Léogâne, Haiti (CNN) -- Joanie Yestin walks through a small alleyway to what used to be home, now a pile of concrete and crushed belongings. A plastic flower arrangement still hangs on an exterior wall that didn't collapse in the earthquake. One wooden bathroom cabinet survived.
Standing amid the rubble, Yestin, 23, recalls that horrific day: She had just returned home from her job as a secretary at Léogâne's Cool FM radio station and was preparing to take a bath when the earth started rumbling. She rushed out in time, stood with her mother and watched showers of concrete.
When the ground became still, she went back in to search for her father. A block had fallen on him. He died almost instantly.
After she buried him, after she found a small plot of land outside a local school to set up temporary shelter, Yestin thought about what she might do to mend her broken soul, her broken nation.
She put on her salvaged Girl Scout uniform -- a tan cotton blouse and skirt and a green scarf twisted around her neck.
Yestin, like many of Haiti's almost 10,000 Boys and Girls Scouts, decided to contribute her share to the earthquake relief effort.
"It's important to have Haitians involved in the recovery," said Georges Clement, the Scout leader in Léogâne. "We want to help."

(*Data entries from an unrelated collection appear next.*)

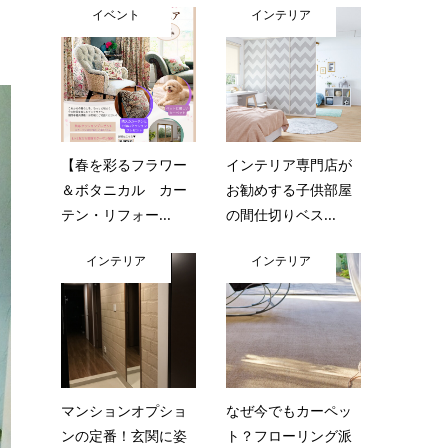
イベント
インテリア
【春を彩るフラワー
インテリア専門店が
＆ボタニカル カー
お勧めする子供部屋
テン・リフォー...
の間仕切りベス...
インテリア
インテリア
マンションオプショ
なぜ今でもカーペッ
ンの定番！玄関に姿
ト？フローリング派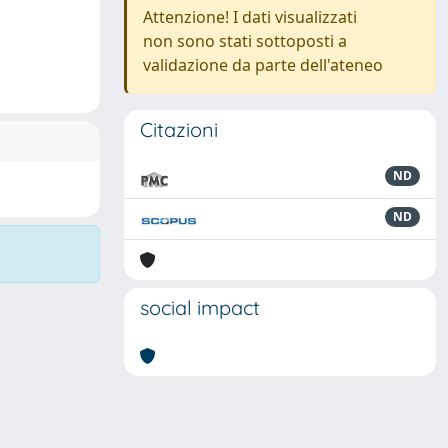
Attenzione! I dati visualizzati
non sono stati sottoposti a
validazione da parte dell'ateneo
Citazioni
ND
ND
social impact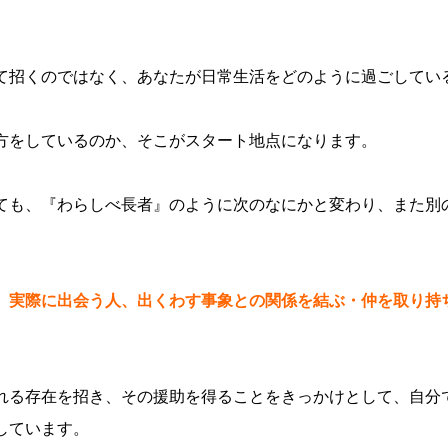
て招くのではなく、あなたが日常生活をどのように過ごしてい
方をしているのか、そこがスタート地点になります。
ても、『わらしべ長者』のように次のなにかと変わり、また別
、実際に出会う人、出くわす事象との関係を結ぶ・仲を取り持
れる存在を招き、その援助を得ることをきっかけとして、自分
しています。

Since the fall of the Duvalier dictatorship in the 1980s, Haiti has created many civil society organizations and groups, but none has been particularly strong in the midst of political and economic turmoil, said Sophie Perez, the country director for the humanitarian agency CARE, which has worked in Haiti since 1954.
It was vital to involve grass-roots groups in the earthquake recovery process, she said, because local people are the ones who have the biggest stake in the future. The Scouts have one other advantage: They are young.
"It is important to involve young people right from the start," Perez said. "They can learn values of solidarity and good governance."
But as determined as Yestin is to help, this particular community chore is hardly easy for her Scout troop. In Baussan, a village near Léogâne, about 30 miles west of Port-au-Prince, the Scouts lined up to distribute essential hygiene items trucked in by CARE.
Yestin and her friends broke out in a song about being together; it was the only way to get through life's tribulations. She smiled and laughed with the others. And yet not one among them had been unscathed by the terrible tragedy that befell Haiti on January 12. Many had lost a family member or a home. By day, few are in school. By night, they sleep under the stars. No one's lives are the way they were anymore.
Yestin handed out red, green and blue buckets filled with soap, toothpaste, towels. She tore open the plastic-on-foam mattresses and blankets to hand out to the needy. She tried not to think about her own loss at that moment.
"It was God's will" that her father died, she had said earlier. "I will do my very best to help others because that is what I have been trained to do," she said about her five years in the Scouts. "Up until now, I haven't really had the opportunity to help others."
Yestin passed along one CARE bucket after another. She did not cry like she did when the earth shook. Or worry that her education was in peril. She had wanted to attend university, study communications.
But it was her father who made a living as a mason. Who will pay her tuition now? Who will support her 5-year-old nephew? His unemployed parents depended on her for a few extra dollars.
She often feels scared these days when she is alone.
"I love the way we work together," she said of the Scouts. So on this blazing afternoon, amid the despair of the needy, she simply took comfort.